Among this torte's other sterling qualities are its limited tool requirements (bowl, spoon, small baking pan: no stand mixer required), flexibility (although it calls for two eggs, one will do nicely), multiplicity (double, triple, quadruple to your heart’s content), and the fact that it freezes easily and thaws beautifully.

A note on baking pans: this works in a spring form pan, in 8 or 9# square pans or in 8 or 9# rounds.

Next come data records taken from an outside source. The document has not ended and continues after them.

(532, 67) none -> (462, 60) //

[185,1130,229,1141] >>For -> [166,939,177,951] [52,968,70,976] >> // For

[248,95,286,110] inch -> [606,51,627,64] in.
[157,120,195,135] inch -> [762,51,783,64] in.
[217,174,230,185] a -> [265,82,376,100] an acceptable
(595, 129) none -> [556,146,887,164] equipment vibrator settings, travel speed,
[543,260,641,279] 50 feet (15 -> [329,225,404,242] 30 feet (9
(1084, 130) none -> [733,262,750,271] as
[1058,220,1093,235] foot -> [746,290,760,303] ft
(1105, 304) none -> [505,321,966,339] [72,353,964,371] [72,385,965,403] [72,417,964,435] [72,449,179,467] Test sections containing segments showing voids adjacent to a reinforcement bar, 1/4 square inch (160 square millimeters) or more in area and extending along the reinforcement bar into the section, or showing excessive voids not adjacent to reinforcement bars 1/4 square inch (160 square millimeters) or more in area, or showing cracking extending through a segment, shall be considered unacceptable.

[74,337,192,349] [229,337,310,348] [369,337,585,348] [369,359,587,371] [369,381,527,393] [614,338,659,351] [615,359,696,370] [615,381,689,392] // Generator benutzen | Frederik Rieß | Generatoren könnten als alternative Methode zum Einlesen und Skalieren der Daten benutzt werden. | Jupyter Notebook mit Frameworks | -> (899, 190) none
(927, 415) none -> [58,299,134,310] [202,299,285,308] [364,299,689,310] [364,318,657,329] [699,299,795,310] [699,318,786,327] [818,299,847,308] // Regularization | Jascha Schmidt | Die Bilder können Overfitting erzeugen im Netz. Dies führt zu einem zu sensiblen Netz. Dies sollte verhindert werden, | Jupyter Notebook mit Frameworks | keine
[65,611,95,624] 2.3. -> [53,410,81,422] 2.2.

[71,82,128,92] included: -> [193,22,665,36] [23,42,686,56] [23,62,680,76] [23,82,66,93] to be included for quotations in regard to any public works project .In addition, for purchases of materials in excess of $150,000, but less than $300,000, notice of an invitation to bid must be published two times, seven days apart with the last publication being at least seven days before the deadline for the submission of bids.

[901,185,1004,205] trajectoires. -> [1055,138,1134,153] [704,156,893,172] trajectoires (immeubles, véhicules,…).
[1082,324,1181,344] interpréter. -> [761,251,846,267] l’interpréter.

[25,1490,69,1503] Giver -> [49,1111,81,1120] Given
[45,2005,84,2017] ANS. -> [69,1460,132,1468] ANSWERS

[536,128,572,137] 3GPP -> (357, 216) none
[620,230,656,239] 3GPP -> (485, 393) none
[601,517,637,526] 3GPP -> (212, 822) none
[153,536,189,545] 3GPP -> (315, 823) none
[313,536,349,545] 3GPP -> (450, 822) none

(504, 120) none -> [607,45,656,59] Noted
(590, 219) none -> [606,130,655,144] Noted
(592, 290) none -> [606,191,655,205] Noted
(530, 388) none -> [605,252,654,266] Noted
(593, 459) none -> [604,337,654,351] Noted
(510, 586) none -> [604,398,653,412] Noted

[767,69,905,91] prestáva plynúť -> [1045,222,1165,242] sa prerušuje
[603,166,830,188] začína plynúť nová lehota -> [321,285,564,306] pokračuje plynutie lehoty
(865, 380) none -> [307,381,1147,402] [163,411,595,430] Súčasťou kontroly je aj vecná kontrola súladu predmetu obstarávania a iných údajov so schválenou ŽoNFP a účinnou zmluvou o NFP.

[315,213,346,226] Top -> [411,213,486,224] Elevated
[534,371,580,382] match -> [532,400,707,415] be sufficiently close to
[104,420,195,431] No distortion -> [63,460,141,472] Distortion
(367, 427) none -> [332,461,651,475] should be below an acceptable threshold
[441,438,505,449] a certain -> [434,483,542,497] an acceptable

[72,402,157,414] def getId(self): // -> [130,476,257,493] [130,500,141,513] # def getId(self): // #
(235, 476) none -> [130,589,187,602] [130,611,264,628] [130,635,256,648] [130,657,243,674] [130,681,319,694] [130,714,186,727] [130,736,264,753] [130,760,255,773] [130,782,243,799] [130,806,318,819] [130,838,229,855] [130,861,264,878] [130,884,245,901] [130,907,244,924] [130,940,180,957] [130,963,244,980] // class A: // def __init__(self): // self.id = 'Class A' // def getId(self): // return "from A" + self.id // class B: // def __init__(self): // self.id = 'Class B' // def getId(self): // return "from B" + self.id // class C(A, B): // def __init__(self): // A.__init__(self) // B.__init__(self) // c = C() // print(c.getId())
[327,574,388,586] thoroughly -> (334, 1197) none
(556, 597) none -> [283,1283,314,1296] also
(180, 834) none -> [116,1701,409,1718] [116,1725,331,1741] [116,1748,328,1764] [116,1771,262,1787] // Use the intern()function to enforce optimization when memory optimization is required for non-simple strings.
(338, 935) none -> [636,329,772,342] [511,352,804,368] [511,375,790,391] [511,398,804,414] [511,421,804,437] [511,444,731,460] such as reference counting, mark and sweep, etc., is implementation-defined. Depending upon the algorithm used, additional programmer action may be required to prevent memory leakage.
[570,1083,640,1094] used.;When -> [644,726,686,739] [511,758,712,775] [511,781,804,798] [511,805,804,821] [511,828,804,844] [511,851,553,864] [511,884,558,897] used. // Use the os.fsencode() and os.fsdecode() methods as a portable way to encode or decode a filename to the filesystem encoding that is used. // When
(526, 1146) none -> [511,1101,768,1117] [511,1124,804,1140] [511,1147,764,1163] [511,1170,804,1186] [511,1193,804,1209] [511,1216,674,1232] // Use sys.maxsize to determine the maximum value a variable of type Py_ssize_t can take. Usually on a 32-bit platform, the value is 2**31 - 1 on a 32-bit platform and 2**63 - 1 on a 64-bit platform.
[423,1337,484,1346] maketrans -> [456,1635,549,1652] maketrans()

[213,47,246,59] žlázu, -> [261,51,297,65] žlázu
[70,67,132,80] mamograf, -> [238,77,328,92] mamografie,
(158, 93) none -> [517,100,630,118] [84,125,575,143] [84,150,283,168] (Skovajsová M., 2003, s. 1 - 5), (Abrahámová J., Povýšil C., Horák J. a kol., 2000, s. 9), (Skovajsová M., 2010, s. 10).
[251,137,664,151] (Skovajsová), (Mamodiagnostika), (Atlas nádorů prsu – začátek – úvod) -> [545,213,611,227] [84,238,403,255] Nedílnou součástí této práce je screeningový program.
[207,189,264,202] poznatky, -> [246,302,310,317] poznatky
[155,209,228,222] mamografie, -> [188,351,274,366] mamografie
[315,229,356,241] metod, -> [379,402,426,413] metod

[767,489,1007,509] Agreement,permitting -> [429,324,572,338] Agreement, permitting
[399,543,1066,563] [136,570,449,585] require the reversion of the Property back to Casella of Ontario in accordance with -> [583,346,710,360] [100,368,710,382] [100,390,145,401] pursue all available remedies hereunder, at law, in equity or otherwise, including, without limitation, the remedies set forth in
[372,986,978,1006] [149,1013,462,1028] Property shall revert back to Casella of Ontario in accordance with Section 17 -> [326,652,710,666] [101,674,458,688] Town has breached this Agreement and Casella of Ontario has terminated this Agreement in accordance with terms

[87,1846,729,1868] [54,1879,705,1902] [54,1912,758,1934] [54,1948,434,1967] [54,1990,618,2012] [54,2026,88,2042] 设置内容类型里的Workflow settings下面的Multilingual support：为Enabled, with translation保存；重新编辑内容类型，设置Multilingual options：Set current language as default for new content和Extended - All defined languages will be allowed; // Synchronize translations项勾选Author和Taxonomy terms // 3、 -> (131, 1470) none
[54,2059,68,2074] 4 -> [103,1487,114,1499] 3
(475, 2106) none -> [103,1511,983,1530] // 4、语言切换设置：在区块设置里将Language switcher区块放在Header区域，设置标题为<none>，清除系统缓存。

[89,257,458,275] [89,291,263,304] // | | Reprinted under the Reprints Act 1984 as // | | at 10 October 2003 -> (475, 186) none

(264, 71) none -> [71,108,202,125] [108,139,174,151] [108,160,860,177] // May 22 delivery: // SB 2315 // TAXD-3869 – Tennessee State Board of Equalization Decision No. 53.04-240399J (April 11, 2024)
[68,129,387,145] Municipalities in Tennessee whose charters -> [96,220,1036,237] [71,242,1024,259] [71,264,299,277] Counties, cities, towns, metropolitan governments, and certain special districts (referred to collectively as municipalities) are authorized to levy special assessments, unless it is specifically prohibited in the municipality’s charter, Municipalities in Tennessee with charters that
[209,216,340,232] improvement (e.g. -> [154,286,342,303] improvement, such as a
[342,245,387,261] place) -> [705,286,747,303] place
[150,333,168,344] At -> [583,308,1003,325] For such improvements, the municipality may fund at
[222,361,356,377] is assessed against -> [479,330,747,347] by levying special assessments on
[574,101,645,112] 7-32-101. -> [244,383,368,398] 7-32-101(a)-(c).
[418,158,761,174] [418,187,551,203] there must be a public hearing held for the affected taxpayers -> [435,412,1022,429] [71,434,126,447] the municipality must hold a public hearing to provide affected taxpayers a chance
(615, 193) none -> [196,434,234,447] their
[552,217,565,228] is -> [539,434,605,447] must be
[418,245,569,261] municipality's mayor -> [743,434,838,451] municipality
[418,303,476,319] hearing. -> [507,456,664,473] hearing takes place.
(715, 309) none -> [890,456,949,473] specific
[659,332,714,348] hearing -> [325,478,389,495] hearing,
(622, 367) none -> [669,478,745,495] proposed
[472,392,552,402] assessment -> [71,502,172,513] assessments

If you have silicone liners, use them, but butter or spray the silicone and the pans well.

All Purpose Torte (adapted from DeGustibus)

For one 8x8 or 9x9, or two six inch rounds

1 cup sugar
½ cup unsalted butter, softened to room temperature
1 cup flour
½ tsp baking soda
¼ tsp cinnamon
pinch of salt
2 eggs (1 egg will work just fine)
Choice of: 12 plums, pitted and cut in half
10 oz strawberries, trimmed and cut in half
1 pint of blueberries
1 cup of dried blueberries, reconstituted in blueberry vodka or water
2 cups of roasted beets or carrots, cut into bite sized pieces
Topping: 1 T sugar, 2 T lemon juice, dusting of cinnamon

1. Preheat the oven to 350. Butter or line a pan (see note above) with silicone liner.

2. Cream the sugar and butter. Add the egg and mix until the egg is combined.

3. Whisk the flour, baking soda, cinnamon and salt in a small bowl. Add to the butter and sugar mixture and mix until all of the flour has disappeared.

4. Spread the batter into the prepared pan. Add the fruits or vegetables in rows or circles. If you are using stone fruits, put them in skin side up.

5. Top with sugar, lemon juice and cinnamon.

6. Bake for 1 hour at 350 degrees.

7. IF FREEZING: cool completely, wrap tightly in double plastic and then in double foil. Reheat at 300 for 20 minutes.